(Directions for this task) Repeat precisely the span of lines below that opens with the line containing "Handful Fresh Mint Leaves" and closes with the line containing "Act fast! Prices are on the rise, and", both included.

Stored data entries
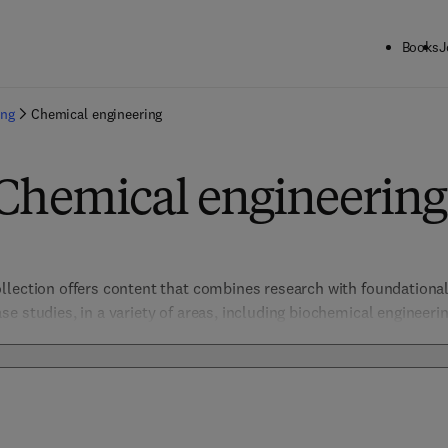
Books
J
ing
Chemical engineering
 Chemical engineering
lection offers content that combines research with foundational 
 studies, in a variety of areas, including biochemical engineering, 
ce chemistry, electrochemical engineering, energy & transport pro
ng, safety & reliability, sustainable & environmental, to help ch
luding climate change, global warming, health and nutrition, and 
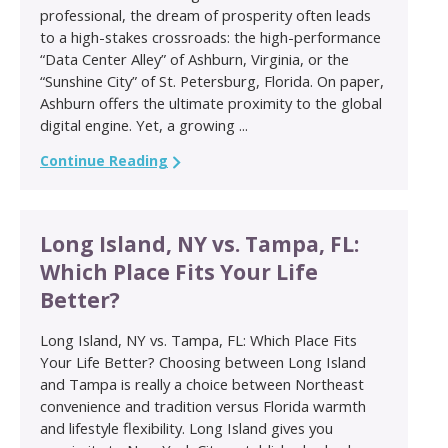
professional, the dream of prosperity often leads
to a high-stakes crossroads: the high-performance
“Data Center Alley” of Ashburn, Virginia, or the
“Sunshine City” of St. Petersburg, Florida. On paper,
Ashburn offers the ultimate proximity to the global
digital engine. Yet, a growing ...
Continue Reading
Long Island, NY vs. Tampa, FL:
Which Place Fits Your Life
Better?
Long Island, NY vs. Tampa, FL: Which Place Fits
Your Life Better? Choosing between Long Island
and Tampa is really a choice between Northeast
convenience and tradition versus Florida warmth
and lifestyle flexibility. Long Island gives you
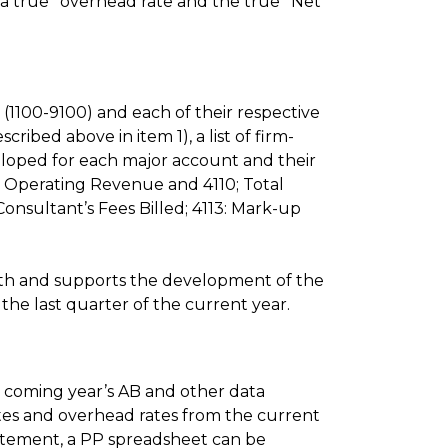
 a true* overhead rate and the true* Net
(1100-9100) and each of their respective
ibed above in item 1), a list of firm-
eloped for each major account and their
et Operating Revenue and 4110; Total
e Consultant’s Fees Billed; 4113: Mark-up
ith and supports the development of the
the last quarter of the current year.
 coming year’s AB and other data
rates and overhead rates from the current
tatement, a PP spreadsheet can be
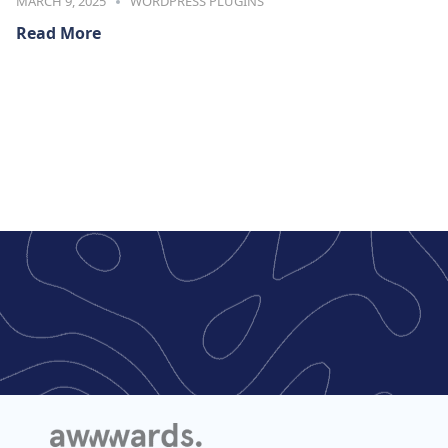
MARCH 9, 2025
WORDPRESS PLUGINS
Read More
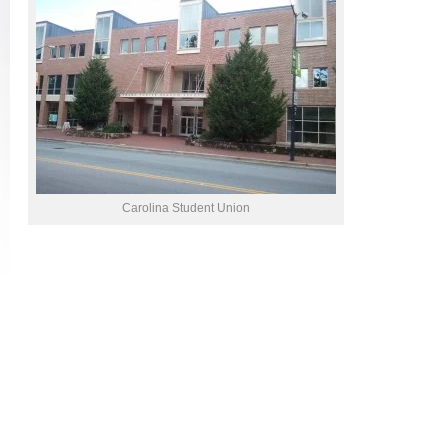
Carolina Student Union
--
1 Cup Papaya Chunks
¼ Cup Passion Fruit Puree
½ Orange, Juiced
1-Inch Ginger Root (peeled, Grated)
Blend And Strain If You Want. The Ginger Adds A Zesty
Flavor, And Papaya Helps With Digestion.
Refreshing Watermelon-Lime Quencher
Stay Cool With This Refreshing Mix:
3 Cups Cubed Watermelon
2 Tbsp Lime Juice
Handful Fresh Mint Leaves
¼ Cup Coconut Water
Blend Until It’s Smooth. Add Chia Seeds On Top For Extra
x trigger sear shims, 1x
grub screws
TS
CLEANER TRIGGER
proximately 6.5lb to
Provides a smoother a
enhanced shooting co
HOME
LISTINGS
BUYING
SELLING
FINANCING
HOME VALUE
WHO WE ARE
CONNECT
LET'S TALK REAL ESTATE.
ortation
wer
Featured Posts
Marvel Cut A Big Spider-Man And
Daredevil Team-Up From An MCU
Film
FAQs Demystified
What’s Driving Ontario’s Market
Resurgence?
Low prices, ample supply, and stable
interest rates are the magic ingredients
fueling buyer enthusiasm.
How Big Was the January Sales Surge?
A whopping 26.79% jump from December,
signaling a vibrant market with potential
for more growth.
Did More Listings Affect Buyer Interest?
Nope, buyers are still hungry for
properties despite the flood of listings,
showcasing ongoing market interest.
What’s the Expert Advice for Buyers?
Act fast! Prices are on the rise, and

(Task result)
Handful Fresh Mint Leaves
¼ Cup Coconut Water
Blend Until It’s Smooth. Add Chia Seeds On Top For Extra
x trigger sear shims, 1x
grub screws
TS
CLEANER TRIGGER
proximately 6.5lb to
Provides a smoother a
enhanced shooting co
HOME
LISTINGS
BUYING
SELLING
FINANCING
HOME VALUE
WHO WE ARE
CONNECT
LET'S TALK REAL ESTATE.
ortation
wer
Featured Posts
Marvel Cut A Big Spider-Man And
Daredevil Team-Up From An MCU
Film
FAQs Demystified
What’s Driving Ontario’s Market
Resurgence?
Low prices, ample supply, and stable
interest rates are the magic ingredients
fueling buyer enthusiasm.
How Big Was the January Sales Surge?
A whopping 26.79% jump from December,
signaling a vibrant market with potential
for more growth.
Did More Listings Affect Buyer Interest?
Nope, buyers are still hungry for
properties despite the flood of listings,
showcasing ongoing market interest.
What’s the Expert Advice for Buyers?
Act fast! Prices are on the rise, and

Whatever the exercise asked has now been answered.